TEXAS, USA — A strong jet stream is bringing a large cloud of dry dust from the Sahara Desert across the Atlantic Ocean. The dust cloud is expected to arrive in Southeast, South and Central Texas next week.
Sinus sufferers know the dust is pretty common for early summer. Most people feel it before they see it. The dust can make for some hazy sunsets and you may see it on your vehicle, but if you're sensitive to the dust you could experience itchy eyes, nose and throat.
The dust isn't a bad thing, and in fact it typically signals quiet conditions in the tropics. This same jet stream that causes these dust outbreaks is responsible for the tropical waves we track throughout hurricane season.

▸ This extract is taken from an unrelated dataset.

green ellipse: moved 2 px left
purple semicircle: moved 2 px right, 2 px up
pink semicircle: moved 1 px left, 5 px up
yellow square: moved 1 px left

By August and the peak of hurricane season the dust usually settles and the tropics turn more active as these tropical waves continue to move out of Africa and into the Atlantic. For now though the tropics remain quiet.
TUESDAY-THURSDAY: Currently the jet stream has picked up the dust and is carrying it off of the African coast and over the Atlantic. By Thursday, thick clouds of the dust will begin making its long journey to the U.S.
SUNDAY: It doesn't take long for the jet stream to do its job. By Sunday, the dust will stretch from African toward the Caribbean Sea and even norther parts of Venezuela and Central American.
JUNE 25: Next Thursday, nearly a week after it really begins pushing across the Atlantic, the Saharan dust is forecast to make its way into Southeast Texas. You can see in the image (above) the dark blues and greens. The green is the thicker dust.